Extracted page text data:
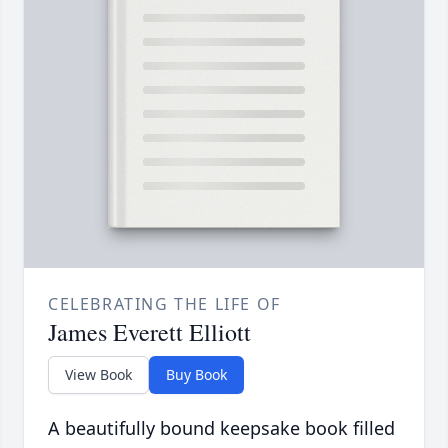
CELEBRATING THE LIFE OF
James Everett Elliott
View Book
Buy Book
A beautifully bound keepsake book filled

• Prompt: Your task is to set down the records shown above exactly, minus any pictures.

• Exercise response:
CELEBRATING THE LIFE OF
James Everett Elliott
View Book
Buy Book
A beautifully bound keepsake book filled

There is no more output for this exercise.